What is being asked.
Continue the press release on the New York Court of Appeals ruling about insurers withholding payments to improperly licensed entities, starting after its final sentence.

Text block.
Senior Communications Manager
NY Appeals Court Issued Decision on Rights of Insurers to Withhold Payments to Improperly Licensed Entities
Washington, DC—The New York Court of Appeals has issued a critically important—and unanimous—decision concerning the rights of insurers to withhold payments to improperly licensed entities. Resolving a longstanding dispute involving New York medical corporation licensing statutes, the Court of Appeals, in State Farm Mutual Auto. Ins. Co. v. Mallela, N.Y., (Slip Op. No. 02416, 3/29/05), held that the insurers had no obligation to pay any claims from improperly licensed entities, regardless of the medical appropriateness of the treatment provided.
The question posed to the Court (as a certified question from the Second Circuit Court of Appeals) was whether "insurance carriers may withhold payment for medical services provided by fraudulently incorporated enterprises to which patients have assigned their claims." The New York Court of Appeals concluded unanimously that insurers may withhold such payments.
The specific situation in this case involved a New York Statute that precluded non-physician medical professionals from sharing ownership in medical service corporations. Where the medical corporations were fraudulently incorporated, to allow the non-physician owners to oversee a corporation providing medical services, the Court held that insurers were not obligated to make any payments to these medical corporations.

Dataset records.
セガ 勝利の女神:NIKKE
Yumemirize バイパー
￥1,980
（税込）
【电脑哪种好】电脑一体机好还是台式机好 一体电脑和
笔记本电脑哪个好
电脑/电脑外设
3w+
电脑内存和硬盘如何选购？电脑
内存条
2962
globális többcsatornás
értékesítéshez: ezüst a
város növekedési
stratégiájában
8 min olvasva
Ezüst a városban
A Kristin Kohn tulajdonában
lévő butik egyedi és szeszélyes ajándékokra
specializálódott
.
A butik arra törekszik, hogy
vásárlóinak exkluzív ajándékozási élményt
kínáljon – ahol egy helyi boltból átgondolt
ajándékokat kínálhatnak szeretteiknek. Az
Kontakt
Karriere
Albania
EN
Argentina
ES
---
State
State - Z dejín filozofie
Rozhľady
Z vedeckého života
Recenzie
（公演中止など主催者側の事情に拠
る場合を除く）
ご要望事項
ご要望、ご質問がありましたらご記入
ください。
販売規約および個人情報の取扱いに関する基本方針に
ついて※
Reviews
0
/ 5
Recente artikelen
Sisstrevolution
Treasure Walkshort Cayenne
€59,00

...

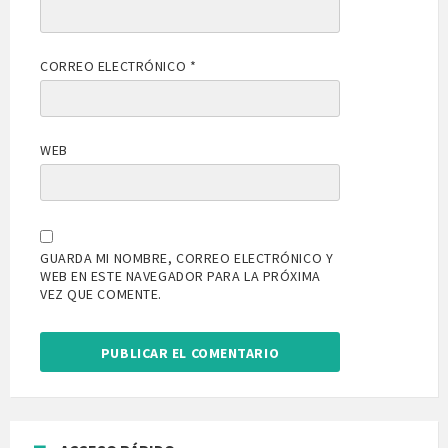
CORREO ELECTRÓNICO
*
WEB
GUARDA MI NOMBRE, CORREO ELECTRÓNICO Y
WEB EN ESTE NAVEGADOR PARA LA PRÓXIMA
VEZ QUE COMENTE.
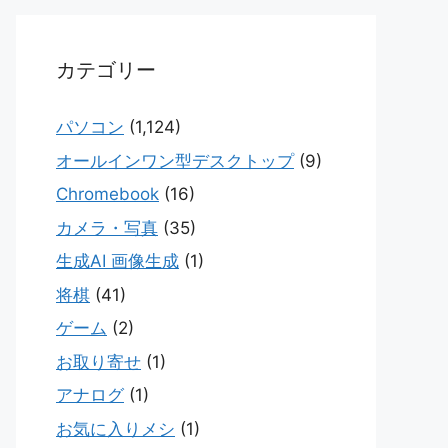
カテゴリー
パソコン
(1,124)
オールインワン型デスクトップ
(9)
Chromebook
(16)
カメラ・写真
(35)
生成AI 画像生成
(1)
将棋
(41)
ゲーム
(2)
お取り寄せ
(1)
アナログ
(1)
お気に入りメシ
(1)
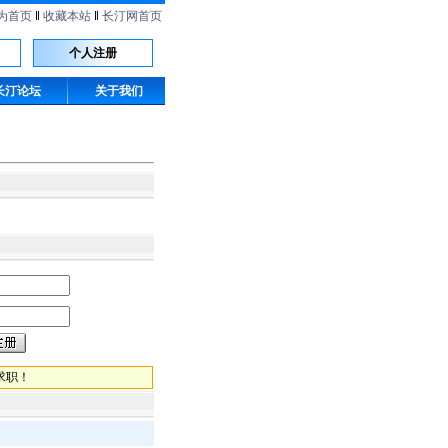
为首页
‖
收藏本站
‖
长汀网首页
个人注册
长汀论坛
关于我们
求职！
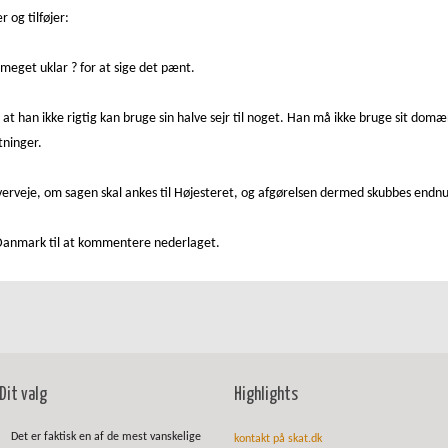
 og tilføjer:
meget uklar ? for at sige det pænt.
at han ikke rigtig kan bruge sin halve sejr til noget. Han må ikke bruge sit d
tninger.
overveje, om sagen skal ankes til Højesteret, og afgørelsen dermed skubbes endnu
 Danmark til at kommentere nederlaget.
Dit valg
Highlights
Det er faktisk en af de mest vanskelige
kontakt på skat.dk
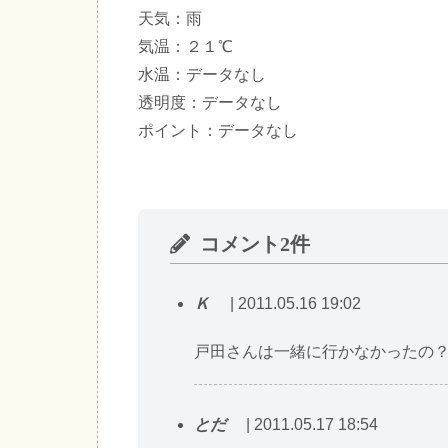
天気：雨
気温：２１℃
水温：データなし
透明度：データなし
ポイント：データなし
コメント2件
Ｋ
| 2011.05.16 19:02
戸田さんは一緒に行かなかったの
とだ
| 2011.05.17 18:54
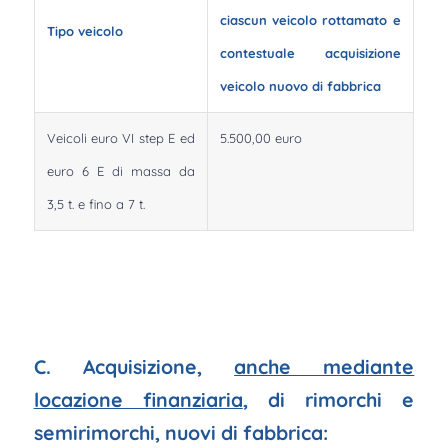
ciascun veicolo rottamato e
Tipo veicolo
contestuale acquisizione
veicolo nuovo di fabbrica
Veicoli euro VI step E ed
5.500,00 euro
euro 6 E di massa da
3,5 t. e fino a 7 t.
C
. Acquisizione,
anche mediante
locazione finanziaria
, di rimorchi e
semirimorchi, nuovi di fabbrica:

* * *

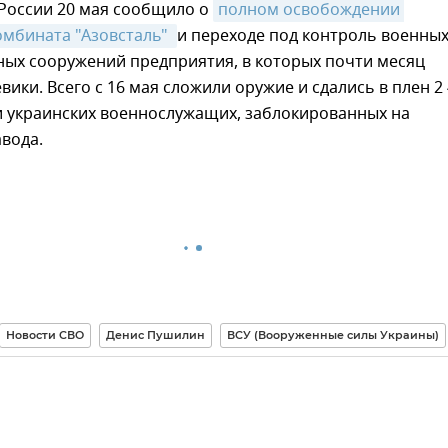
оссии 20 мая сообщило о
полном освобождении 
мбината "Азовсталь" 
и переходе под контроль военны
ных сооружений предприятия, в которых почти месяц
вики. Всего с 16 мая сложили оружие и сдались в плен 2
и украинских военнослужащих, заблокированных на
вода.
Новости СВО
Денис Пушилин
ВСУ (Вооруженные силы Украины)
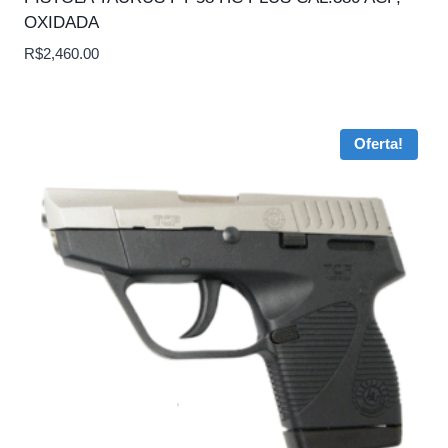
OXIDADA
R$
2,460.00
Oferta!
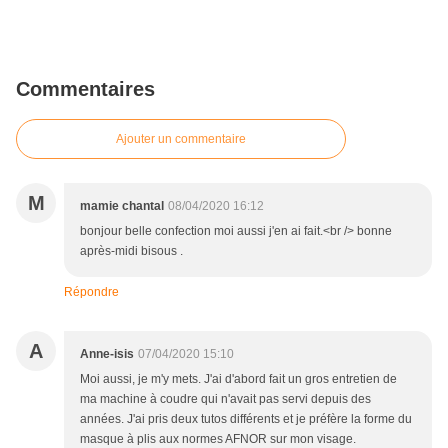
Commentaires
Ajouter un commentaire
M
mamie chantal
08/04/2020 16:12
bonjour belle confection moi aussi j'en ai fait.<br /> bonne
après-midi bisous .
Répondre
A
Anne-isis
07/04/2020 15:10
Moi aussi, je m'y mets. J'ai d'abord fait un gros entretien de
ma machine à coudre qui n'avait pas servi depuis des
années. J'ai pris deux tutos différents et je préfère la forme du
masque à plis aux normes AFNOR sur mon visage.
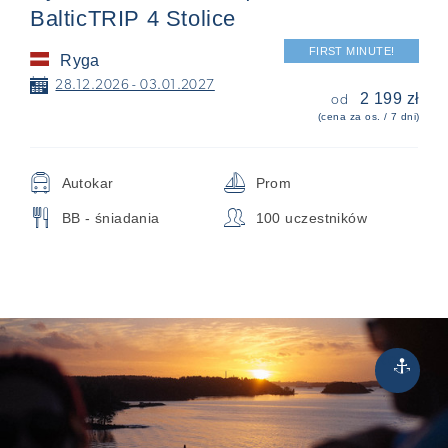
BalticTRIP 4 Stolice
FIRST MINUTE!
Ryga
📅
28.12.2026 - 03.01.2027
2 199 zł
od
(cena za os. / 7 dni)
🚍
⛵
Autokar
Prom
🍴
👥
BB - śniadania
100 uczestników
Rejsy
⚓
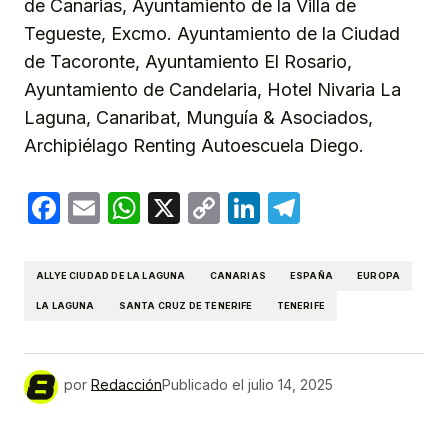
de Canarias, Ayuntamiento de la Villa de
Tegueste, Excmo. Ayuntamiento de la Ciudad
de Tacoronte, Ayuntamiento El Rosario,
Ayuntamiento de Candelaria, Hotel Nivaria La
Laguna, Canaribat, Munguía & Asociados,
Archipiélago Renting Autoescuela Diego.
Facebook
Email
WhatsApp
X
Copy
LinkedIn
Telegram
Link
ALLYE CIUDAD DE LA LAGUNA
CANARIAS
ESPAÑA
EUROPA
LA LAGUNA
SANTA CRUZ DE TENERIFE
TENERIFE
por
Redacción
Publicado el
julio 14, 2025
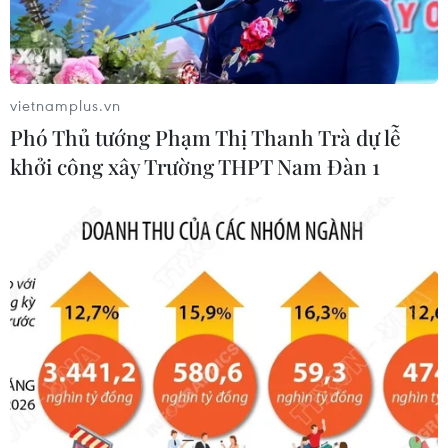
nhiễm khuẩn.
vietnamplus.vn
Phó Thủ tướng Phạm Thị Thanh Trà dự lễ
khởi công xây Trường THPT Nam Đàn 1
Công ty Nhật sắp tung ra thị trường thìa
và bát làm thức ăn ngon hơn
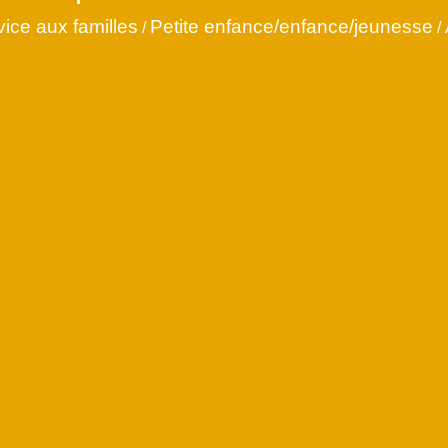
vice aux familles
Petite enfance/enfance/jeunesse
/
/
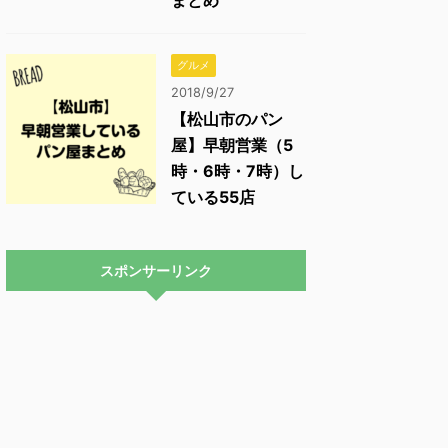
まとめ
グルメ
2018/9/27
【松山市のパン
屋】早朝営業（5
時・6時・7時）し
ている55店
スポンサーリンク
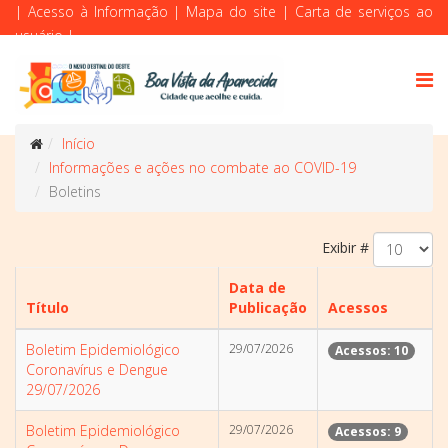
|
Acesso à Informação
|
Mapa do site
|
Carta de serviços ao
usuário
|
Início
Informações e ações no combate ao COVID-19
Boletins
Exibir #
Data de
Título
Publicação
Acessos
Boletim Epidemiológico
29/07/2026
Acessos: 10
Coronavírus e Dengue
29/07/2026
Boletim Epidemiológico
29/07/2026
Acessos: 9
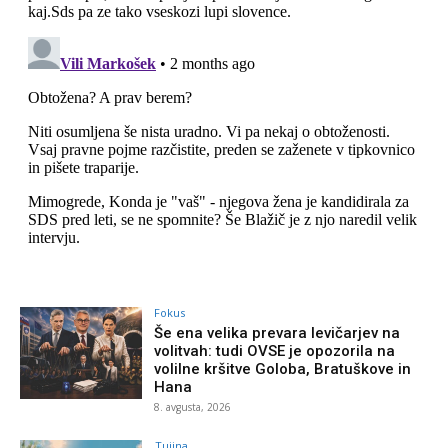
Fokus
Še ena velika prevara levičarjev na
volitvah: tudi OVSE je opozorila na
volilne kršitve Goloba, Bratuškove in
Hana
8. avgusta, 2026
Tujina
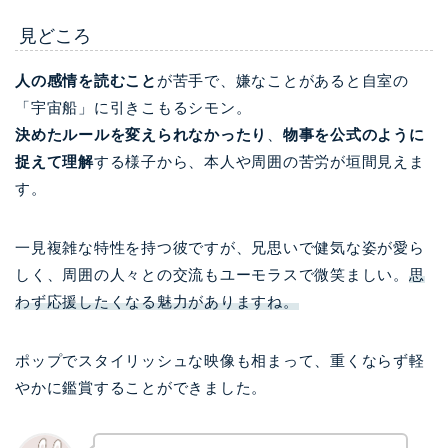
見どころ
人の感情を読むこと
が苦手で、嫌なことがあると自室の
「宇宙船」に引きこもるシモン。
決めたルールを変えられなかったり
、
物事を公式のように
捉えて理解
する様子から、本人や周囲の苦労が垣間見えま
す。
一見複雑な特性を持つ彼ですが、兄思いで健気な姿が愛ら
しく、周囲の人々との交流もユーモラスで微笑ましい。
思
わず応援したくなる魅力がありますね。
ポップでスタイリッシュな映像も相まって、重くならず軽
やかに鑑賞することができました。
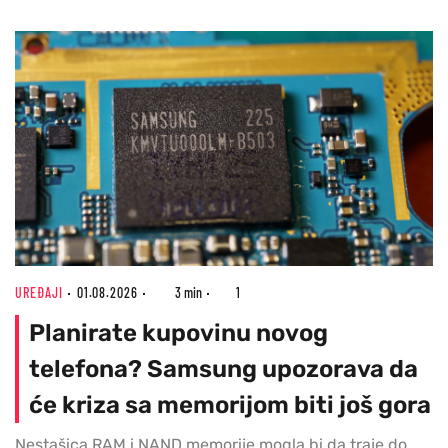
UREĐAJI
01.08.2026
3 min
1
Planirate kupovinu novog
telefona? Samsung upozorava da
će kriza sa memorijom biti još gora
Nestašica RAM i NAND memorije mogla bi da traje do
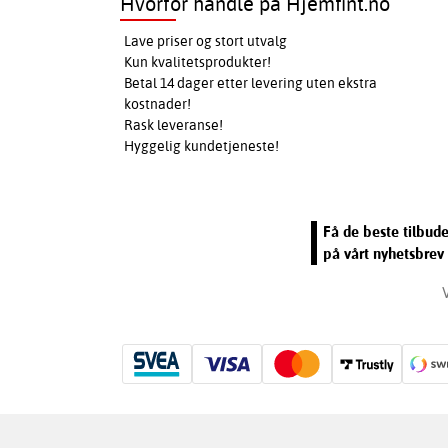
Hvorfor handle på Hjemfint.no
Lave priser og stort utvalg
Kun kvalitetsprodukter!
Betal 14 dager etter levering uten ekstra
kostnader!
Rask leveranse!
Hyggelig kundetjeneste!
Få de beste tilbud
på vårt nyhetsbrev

Result of the task.
This decision (with potential ramifications in states around the country) makes it substantially easier for insurers to investigate and deny claims based on licensing issues, without the need for a claim by claim investigation of medical necessity or other claim specific issues. While New York has been a hotbed of activity for these improperly licensed facilities, they arise in states around the country. Insurers around the country - in all lines of insurance - should be reviewing licensing statutes, and evaluating whether these statutes provide—in situations involving fraud schemes where evasion of licensing restrictions is a component of the scheme—a basis for front-end denials of claims, independent of the appropriateness of specific treatment. While the decision leaves some questions unanswered (e.g., is there a cause of action to recover payments previously made, are all licensing statutes the same in this regard, is there a difference between "fraudulently" incorporated enterprises and simple licensing mistakes), insurers should carefully consider how this decision affects their ongoing anti-fraud operations.